Excluding any images, copy all of the lines below precisely as written.

[LISTED RECORDS Boundary: Start]

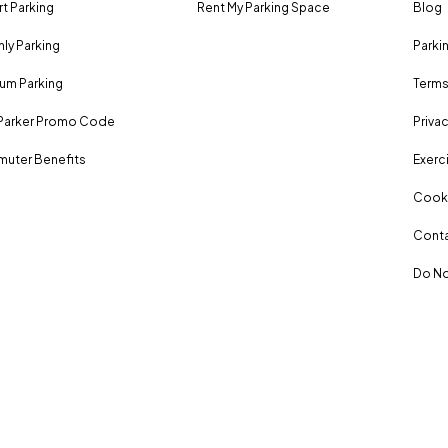
rt Parking
Rent My Parking Space
Blog
ly Parking
Parki
um Parking
Terms
Parker Promo Code
Privac
uter Benefits
Exerci
Cooki
Conta
Do No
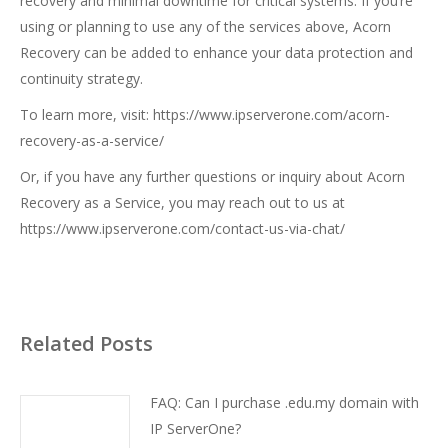
recovery and minimal downtime for critical systems. If you’re
using or planning to use any of the services above, Acorn
Recovery can be added to enhance your data protection and
continuity strategy.
To learn more, visit:
https://www.ipserverone.com/acorn-
recovery-as-a-service/
Or, if you have any further questions or inquiry about Acorn
Recovery as a Service, you may reach out to us at
https://www.ipserverone.com/contact-us-via-chat/
Related Posts
FAQ: Can I purchase .edu.my domain with
IP ServerOne?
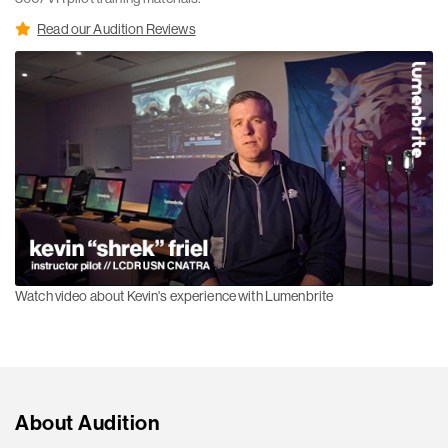
Read our Audition Reviews
Watch video about Kevin's experience with Lumenbrite
About Audition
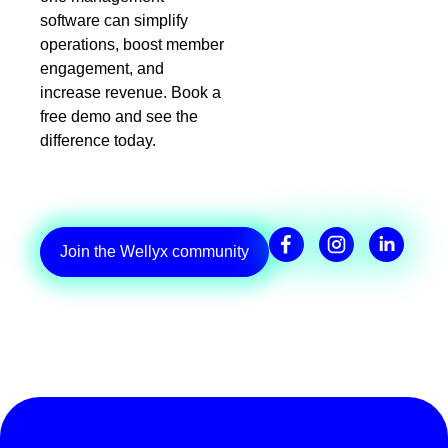
software can simplify
operations, boost member
engagement, and
increase revenue. Book a
free demo and see the
difference today.
Join the Wellyx community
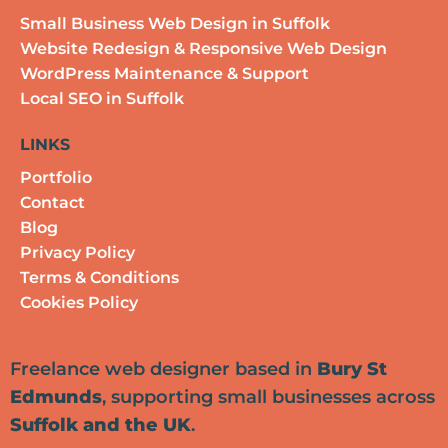
Small Business Web Design in Suffolk
Website Redesign & Responsive Web Design
WordPress Maintenance & Support
Local SEO in Suffolk
LINKS
Portfolio
Contact
Blog
Privacy Policy
Terms & Conditions
Cookies Policy
Freelance web designer based in
Bury St
Edmunds
, supporting small businesses across
Suffolk and the UK
.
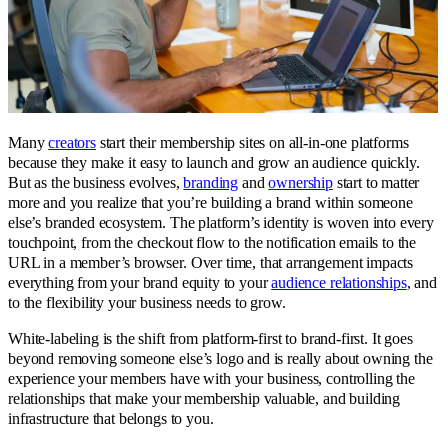
Many
creators
start their membership sites on all-in-one platforms
because they make it easy to launch and grow an audience quickly.
But as the business evolves,
branding
and
ownership
start to matter
more and you realize that you’re building a brand within someone
else’s branded ecosystem. The platform’s identity is woven into every
touchpoint, from the checkout flow to the notification emails to the
URL in a member’s browser. Over time, that arrangement impacts
everything from your brand equity to your
audience relationships
, and
to the flexibility your business needs to grow.
White-labeling is the shift from platform-first to brand-first. It goes
beyond removing someone else’s logo and is really about owning the
experience your members have with your business, controlling the
relationships that make your membership valuable, and building
infrastructure that belongs to you.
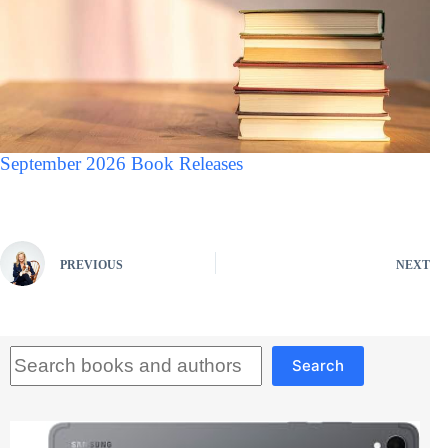
September 2026 Book Releases
PREVIOUS
NEXT
Search
Search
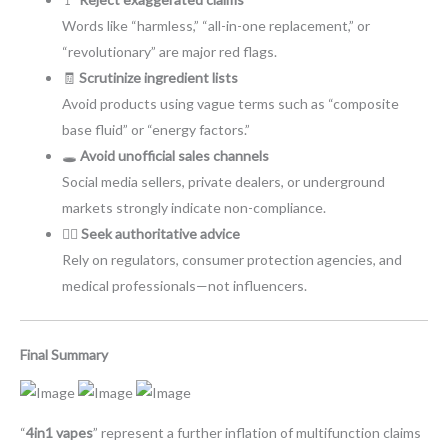
Words like “harmless,” “all-in-one replacement,” or
“revolutionary” are major red flags.
🧾
Scrutinize ingredient lists
Avoid products using vague terms such as “composite
base fluid” or “energy factors.”
🕳️
Avoid unofficial sales channels
Social media sellers, private dealers, or underground
markets strongly indicate non-compliance.
👩‍⚕️
Seek authoritative advice
Rely on regulators, consumer protection agencies, and
medical professionals—not influencers.
Final Summary
“
4in1 vapes
” represent a further inflation of multifunction claims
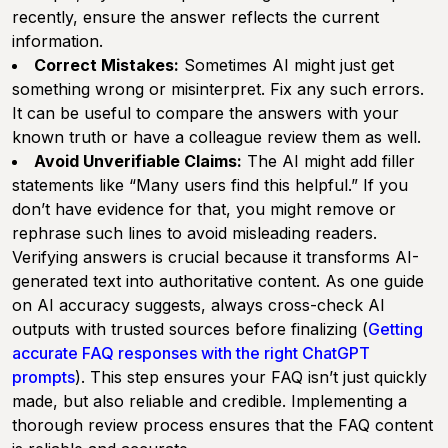
recently, ensure the answer reflects the current
information.
Correct Mistakes:
Sometimes AI might just get
something wrong or misinterpret. Fix any such errors.
It can be useful to compare the answers with your
known truth or have a colleague review them as well.
Avoid Unverifiable Claims:
The AI might add filler
statements like “Many users find this helpful.” If you
don’t have evidence for that, you might remove or
rephrase such lines to avoid misleading readers.
Verifying answers is crucial because it transforms AI-
generated text into authoritative content. As one guide
on AI accuracy suggests, always cross-check AI
outputs with trusted sources before finalizing (
Getting
accurate FAQ responses with the right ChatGPT
prompts
). This step ensures your FAQ isn’t just quickly
made, but also reliable and credible. Implementing a
thorough review process ensures that the FAQ content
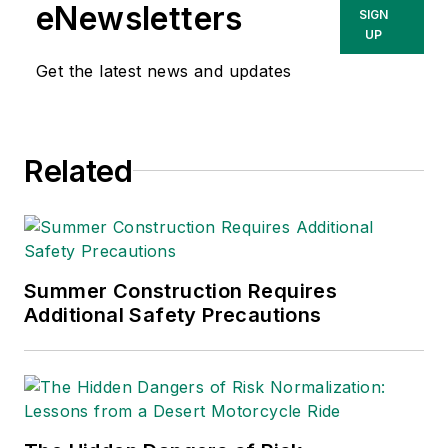
She has written
eNewsletters
SIGN
about occupational
UP
safety and health and
Get the latest news and updates
environmental issues
since 1990.
Related
Summer Construction Requires
Additional Safety Precautions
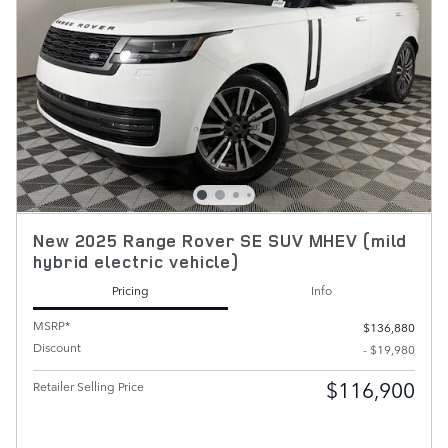
New 2025 Range Rover SE SUV MHEV (mild
hybrid electric vehicle)
Pricing
Info
MSRP*
$136,880
Discount
- $19,980
$116,900
Retailer Selling Price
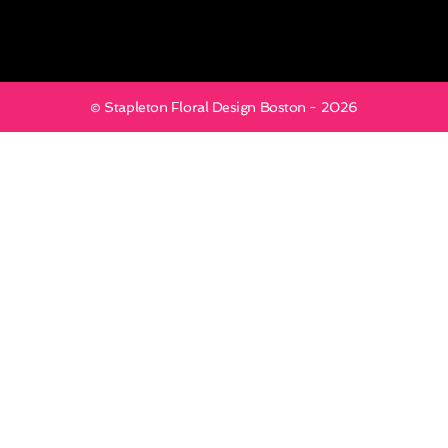
© Stapleton Floral Design Boston - 2026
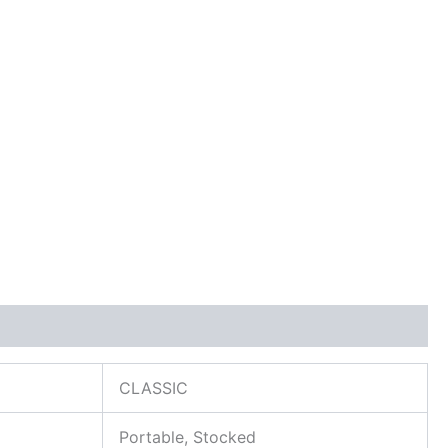
CLASSIC
Portable, Stocked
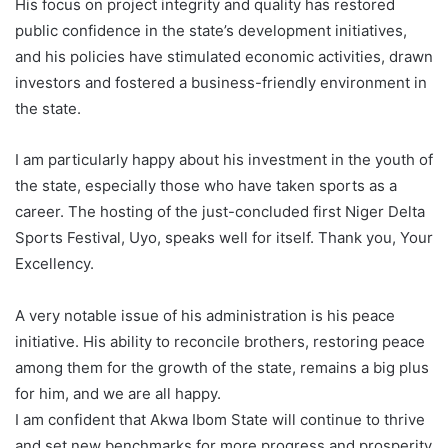
His focus on project integrity and quality has restored
public confidence in the state’s development initiatives,
and his policies have stimulated economic activities, drawn
investors and fostered a business-friendly environment in
the state.
I am particularly happy about his investment in the youth of
the state, especially those who have taken sports as a
career. The hosting of the just-concluded first Niger Delta
Sports Festival, Uyo, speaks well for itself. Thank you, Your
Excellency.
A very notable issue of his administration is his peace
initiative. His ability to reconcile brothers, restoring peace
among them for the growth of the state, remains a big plus
for him, and we are all happy.
I am confident that Akwa Ibom State will continue to thrive
and set new benchmarks for more progress and prosperity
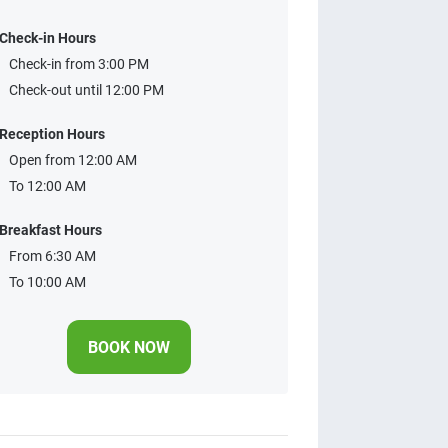
Check-in Hours
Check-in from 3:00 PM
Check-out until 12:00 PM
Reception Hours
Open from 12:00 AM
To 12:00 AM
Breakfast Hours
From 6:30 AM
To 10:00 AM
BOOK NOW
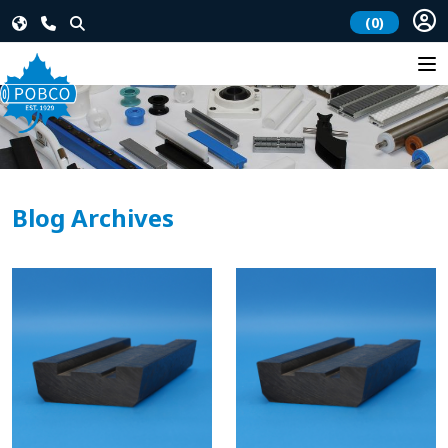
(0)
Blog Archives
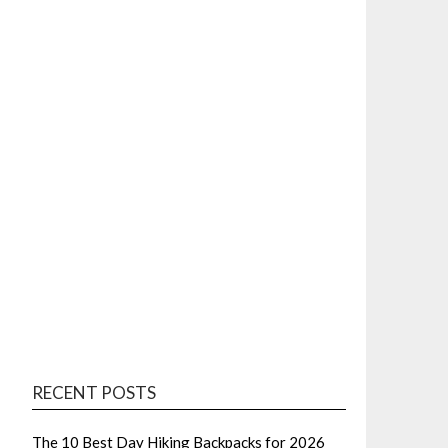
RECENT POSTS
The 10 Best Day Hiking Backpacks for 2026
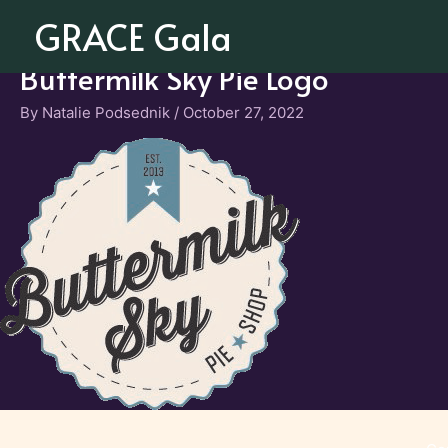
Skip
GRACE Gala
to
content
Buttermilk Sky Pie Logo
By
Natalie Podsednik
/
October 27, 2022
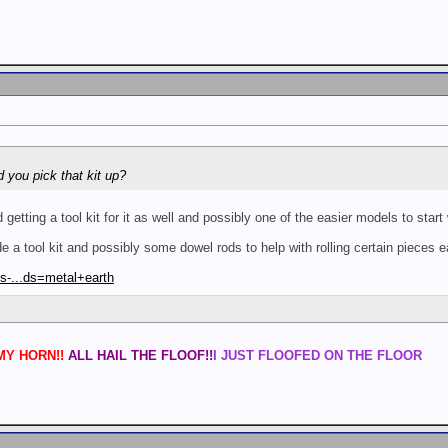
d you pick that kit up?
tting a tool kit for it as well and possibly one of the easier models to start
 a tool kit and possibly some dowel rods to help with rolling certain pieces e
s-...ds=metal+earth
Y HORN!!
ALL HAIL THE FLOOF!!
I JUST FLOOFED ON THE FLOOR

[LISTED RECORDS Boundary: End]

-- SOLUTION --
rt Parking
Rent My Parking Space
Blog
ly Parking
Parki
um Parking
Terms
Parker Promo Code
Privac
uter Benefits
Exerci
Cooki
Conta
Do No
recovery and minimal downtime for critical systems. If you’re
using or planning to use any of the services above, Acorn
Recovery can be added to enhance your data protection and
continuity strategy.
To learn more, visit:
https://www.ipserverone.com/acorn-
recovery-as-a-service/
Or, if you have any further questions or inquiry about Acorn
Recovery as a Service, you may reach out to us at
https://www.ipserverone.com/contact-us-via-chat/
Related Posts
FAQ: Can I purchase .edu.my domain with
IP ServerOne?
Read our Audition Reviews
Watch video about Kevin's experience with Lumenbrite
About Audition
software can simplify
operations, boost member
engagement, and
increase revenue. Book a
free demo and see the
difference today.
Join the Wellyx community
Small Business Web Design in Suffolk
Website Redesign & Responsive Web Design
WordPress Maintenance & Support
Local SEO in Suffolk
LINKS
Portfolio
Contact
Blog
Privacy Policy
Terms & Conditions
Cookies Policy
Freelance web designer based in
Bury St
Edmunds
, supporting small businesses across
Suffolk and the UK
.
Many
creators
start their membership sites on all-in-one platforms
because they make it easy to launch and grow an audience quickly.
But as the business evolves,
branding
and
ownership
start to matter
more and you realize that you’re building a brand within someone
else’s branded ecosystem. The platform’s identity is woven into every
touchpoint, from the checkout flow to the notification emails to the
URL in a member’s browser. Over time, that arrangement impacts
everything from your brand equity to your
audience relationships
, and
to the flexibility your business needs to grow.
White-labeling is the shift from platform-first to brand-first. It goes
beyond removing someone else’s logo and is really about owning the
experience your members have with your business, controlling the
relationships that make your membership valuable, and building
infrastructure that belongs to you.
September 2026 Book Releases
PREVIOUS
NEXT
Search
Search
Words like “harmless,” “all-in-one replacement,” or
“revolutionary” are major red flags.
🧾
Scrutinize ingredient lists
Avoid products using vague terms such as “composite
base fluid” or “energy factors.”
🕳️
Avoid unofficial sales channels
Social media sellers, private dealers, or underground
markets strongly indicate non-compliance.
👩‍⚕️
Seek authoritative advice
Rely on regulators, consumer protection agencies, and
medical professionals—not influencers.
Final Summary
“
4in1 vapes
” represent a further inflation of multifunction claims
recently, ensure the answer reflects the current
information.
Correct Mistakes:
Sometimes AI might just get
something wrong or misinterpret. Fix any such errors.
It can be useful to compare the answers with your
known truth or have a colleague review them as well.
Avoid Unverifiable Claims:
The AI might add filler
statements like “Many users find this helpful.” If you
don’t have evidence for that, you might remove or
rephrase such lines to avoid misleading readers.
Verifying answers is crucial because it transforms AI-
generated text into authoritative content. As one guide
on AI accuracy suggests, always cross-check AI
outputs with trusted sources before finalizing (
Getting
accurate FAQ responses with the right ChatGPT
prompts
). This step ensures your FAQ isn’t just quickly
made, but also reliable and credible. Implementing a
thorough review process ensures that the FAQ content
She has written
eNewsletters
SIGN
about occupational
UP
safety and health and
Get the latest news and updates
environmental issues
since 1990.
Related
Summer Construction Requires
Additional Safety Precautions
New 2025 Range Rover SE SUV MHEV (mild
hybrid electric vehicle)
Pricing
Info
MSRP*
$136,880
Discount
- $19,980
$116,900
Retailer Selling Price
© Stapleton Floral Design Boston - 2026
CLASSIC
Portable, Stocked
His focus on project integrity and quality has restored
public confidence in the state’s development initiatives,
and his policies have stimulated economic activities, drawn
investors and fostered a business-friendly environment in
the state.
I am particularly happy about his investment in the youth of
the state, especially those who have taken sports as a
career. The hosting of the just-concluded first Niger Delta
Sports Festival, Uyo, speaks well for itself. Thank you, Your
Excellency.
A very notable issue of his administration is his peace
initiative. His ability to reconcile brothers, restoring peace
among them for the growth of the state, remains a big plus
for him, and we are all happy.
I am confident that Akwa Ibom State will continue to thrive
and set new benchmarks for more progress and prosperity
Check-in Hours
Check-in from 3:00 PM
Check-out until 12:00 PM
Reception Hours
Open from 12:00 AM
To 12:00 AM
Breakfast Hours
From 6:30 AM
To 10:00 AM
BOOK NOW
(0)
Blog Archives
RECENT POSTS
The 10 Best Day Hiking Backpacks for 2026
Skip
GRACE Gala
to
content
Buttermilk Sky Pie Logo
By
Natalie Podsednik
/
October 27, 2022
d you pick that kit up?
tting a tool kit for it as well and possibly one of the easier models to start
 a tool kit and possibly some dowel rods to help with rolling certain pieces e
s-...ds=metal+earth
Y HORN!!
ALL HAIL THE FLOOF!!
I JUST FLOOFED ON THE FLOOR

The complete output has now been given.